§ **TASK TO COMPLETE**
Word for word, restate the data that follows, omitting the images.

§ **GIVEN DATA**

╔══

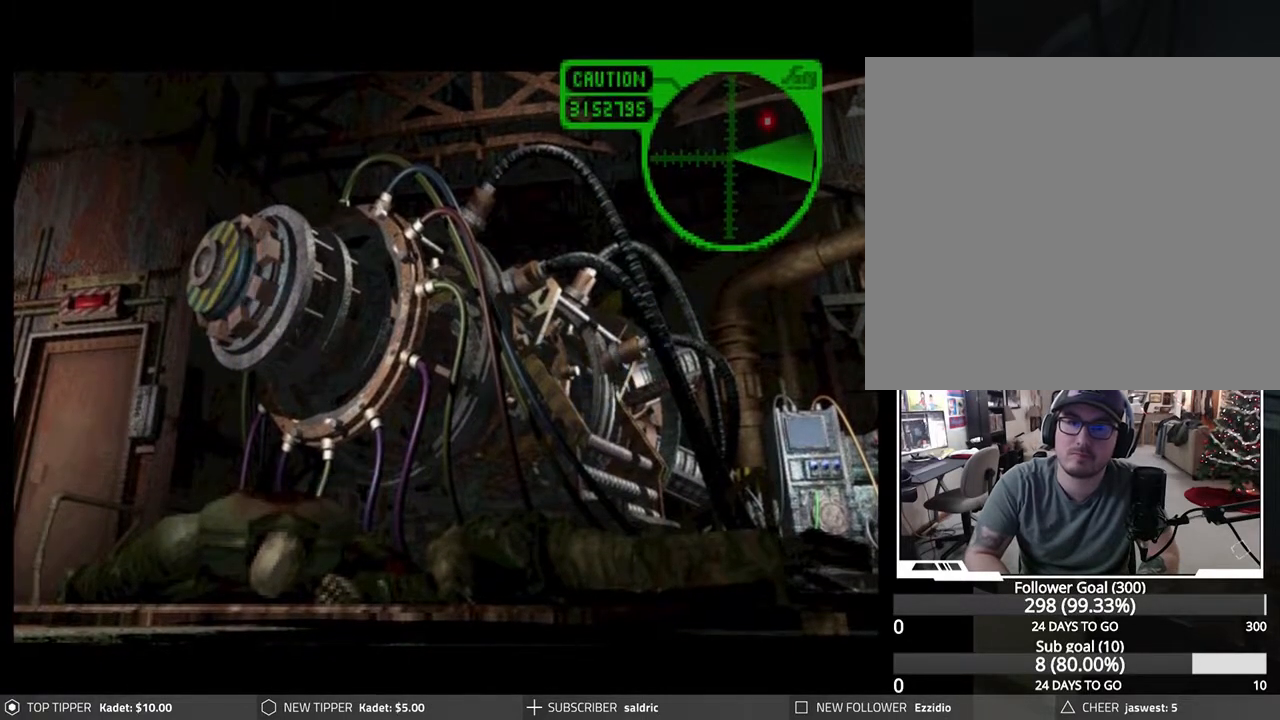
{"buttons": ["R1"], "left_stick": "center", "events": []}
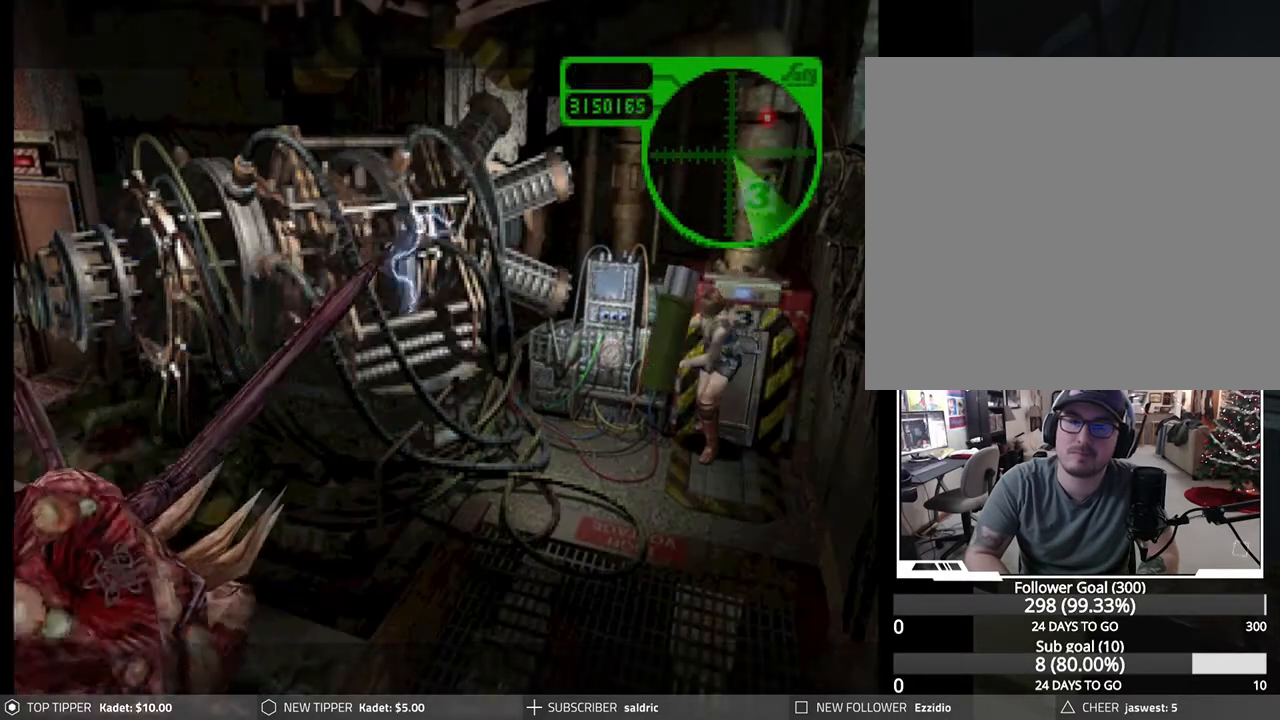
{"buttons": ["CROSS", "R1"], "left_stick": "center", "events": [[50, "CROSS", "down"], [150, "CROSS", "up"], [200, "CROSS", "down"], [300, "CROSS", "up"], [350, "CROSS", "down"], [433, "CROSS", "up"], [500, "CROSS", "down"]]}
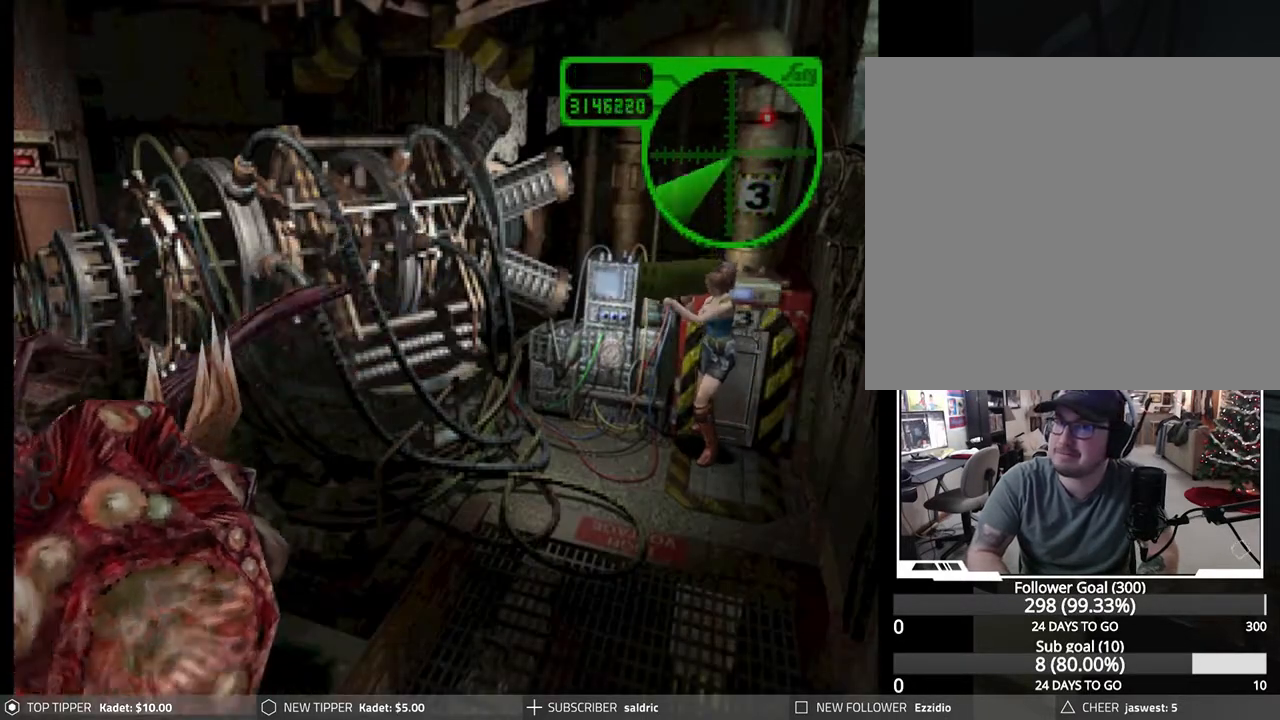
{"buttons": [], "left_stick": "center", "events": [[83, "CROSS", "up"], [117, "CROSS", "down"], [217, "CROSS", "up"], [250, "CROSS", "down"], [450, "CROSS", "up"], [450, "R1", "up"]]}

╚══

§ **OUTPUT OF THE TASK**
{"buttons": ["R1"], "left_stick": "center", "events": []}
{"buttons": ["CROSS", "R1"], "left_stick": "center", "events": [[50, "CROSS", "down"], [150, "CROSS", "up"], [200, "CROSS", "down"], [300, "CROSS", "up"], [350, "CROSS", "down"], [433, "CROSS", "up"], [500, "CROSS", "down"]]}
{"buttons": [], "left_stick": "center", "events": [[83, "CROSS", "up"], [117, "CROSS", "down"], [217, "CROSS", "up"], [250, "CROSS", "down"], [450, "CROSS", "up"], [450, "R1", "up"]]}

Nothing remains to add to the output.